Considérant que la Caisse Nationale de l'Assurance Maladie des Travailleurs Salariés (CNAMTS) fait valoir que le préjudice global (pour toutes les CPAM ayant été amenées à rembourser indûment des prothèses de hanche commercialisées par la société X) étant de 43 millions de francs, l'Assurance Maladie qu'elle représente subit de par la mission qui lui est impartie par la loi un préjudice par ricochet dont le montant peut être évalué à la différence entre le montant du préjudice global et celui de la réparation octroyée aux 3 Caisses qui se sont constituées parties civiles, soit 41 millions de francs.

Que, toutefois, la CNAMTS ne démontre pas qu'elle ait subi un préjudice résultant directement de l'infraction reprochée à M. B et qu' il convient, dès lors, de la débouter de ses demandes.

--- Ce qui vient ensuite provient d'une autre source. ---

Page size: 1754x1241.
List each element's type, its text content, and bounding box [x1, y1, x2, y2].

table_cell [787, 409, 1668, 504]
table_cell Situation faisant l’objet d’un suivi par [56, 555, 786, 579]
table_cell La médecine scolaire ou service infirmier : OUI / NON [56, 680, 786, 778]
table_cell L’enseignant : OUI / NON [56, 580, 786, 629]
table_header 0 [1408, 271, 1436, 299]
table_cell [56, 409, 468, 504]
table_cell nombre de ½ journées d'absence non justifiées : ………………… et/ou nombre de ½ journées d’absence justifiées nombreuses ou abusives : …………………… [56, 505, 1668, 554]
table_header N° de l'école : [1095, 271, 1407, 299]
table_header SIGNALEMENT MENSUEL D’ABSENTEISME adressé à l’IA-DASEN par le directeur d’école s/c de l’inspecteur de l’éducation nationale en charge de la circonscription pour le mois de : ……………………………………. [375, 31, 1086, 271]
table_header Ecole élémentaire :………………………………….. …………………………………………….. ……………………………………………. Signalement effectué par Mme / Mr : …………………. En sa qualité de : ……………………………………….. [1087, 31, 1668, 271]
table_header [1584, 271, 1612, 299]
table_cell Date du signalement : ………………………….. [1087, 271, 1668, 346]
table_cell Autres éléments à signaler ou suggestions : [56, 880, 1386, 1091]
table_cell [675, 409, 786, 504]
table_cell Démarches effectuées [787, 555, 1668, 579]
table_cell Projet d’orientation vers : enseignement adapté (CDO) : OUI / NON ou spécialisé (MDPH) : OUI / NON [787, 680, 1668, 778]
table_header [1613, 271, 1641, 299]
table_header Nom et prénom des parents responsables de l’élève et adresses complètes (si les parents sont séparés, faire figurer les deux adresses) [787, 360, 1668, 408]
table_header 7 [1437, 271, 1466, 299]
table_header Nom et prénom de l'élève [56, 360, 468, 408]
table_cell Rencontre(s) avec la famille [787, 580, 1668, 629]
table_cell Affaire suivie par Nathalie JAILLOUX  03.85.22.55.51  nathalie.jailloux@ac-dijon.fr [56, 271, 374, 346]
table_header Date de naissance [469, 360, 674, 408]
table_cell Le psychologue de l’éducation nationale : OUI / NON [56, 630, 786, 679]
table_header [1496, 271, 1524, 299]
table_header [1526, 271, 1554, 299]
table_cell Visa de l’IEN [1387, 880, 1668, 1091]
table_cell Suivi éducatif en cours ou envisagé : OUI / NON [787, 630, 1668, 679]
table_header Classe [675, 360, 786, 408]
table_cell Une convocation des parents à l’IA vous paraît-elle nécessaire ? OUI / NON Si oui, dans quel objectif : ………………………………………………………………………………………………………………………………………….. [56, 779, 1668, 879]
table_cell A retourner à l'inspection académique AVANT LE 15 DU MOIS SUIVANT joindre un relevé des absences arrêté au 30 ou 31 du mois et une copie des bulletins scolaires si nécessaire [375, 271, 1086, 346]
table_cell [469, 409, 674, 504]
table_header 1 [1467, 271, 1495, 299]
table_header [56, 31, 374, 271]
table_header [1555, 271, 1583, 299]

Par ces motifs: LA COUR, Statuant publiquement et contradictoirement, Reçoit les appels du Ministère public, des Caisses Primaires d'Assurance Maladie de l'Essonne, du Val de Marne, du Sud Finistère, de la Caisse nationale de l'assurance maladie des travailleurs salariés; Réformant le jugement déféré sur l'action publique et sur les actions civiles, Relaxe Jean-Claude B du chef d'escroquerie, Modifiant les termes de la prévention s'agissant de l'infraction de tromperie; Déclare Jean-Claude B coupable d'avoir, à Bretigny-sur-Orge (91), en tout cas sur le territoire national, du 1er mars 1993 au 28 octobre 1994, trompé ses co-contractants sur la nature, l'identité, les qualités substantielles et l'aptitude à l'emploi des produits objets du contrat, faits prévus et réprimés par les articles L. 213-1 et L. 213-2 du Code de la consommation; Le condamne à 50 000 F (cinquante mille) d'amende; Le condamne à payer: - à la Caisse Primaire d'Assurance Maladie du Sud Finistère, la somme de 500 000 F (cinq cent mille) à titre de dommages-intérêts; à la Caisse Primaire d'Assurance Maladie de l'Essonne, la somme de 70 000 F (soixante dix mille) à titre de dommages-intérêts, et celle de 5 000 F (cinq mille) en application de l'article 475-1 du Code de procédure pénale; à la Caisse Primaire d'Assurance Maladie du Val de Marne, la somme de 700 000 F (sept cent mille) à titre de dommages-intérêts et celle de 5 000 F (cinq mille) en application de l'article 475-1 du Code de procédure pénale; Déboute la Caisse Nationale d'Assurance Maladie des Travailleurs Salariés, de ses demandes; Condamne Jean-Claude B aux dépens des actions civiles; Informons la partie civile de la possibilité pour elle de saisir dans le délai d'un an la commission d'indemnisation des victimes d'infractions dans le cadre des conditions visées aux articles 706-3 et suivants du Code de procédure pénale.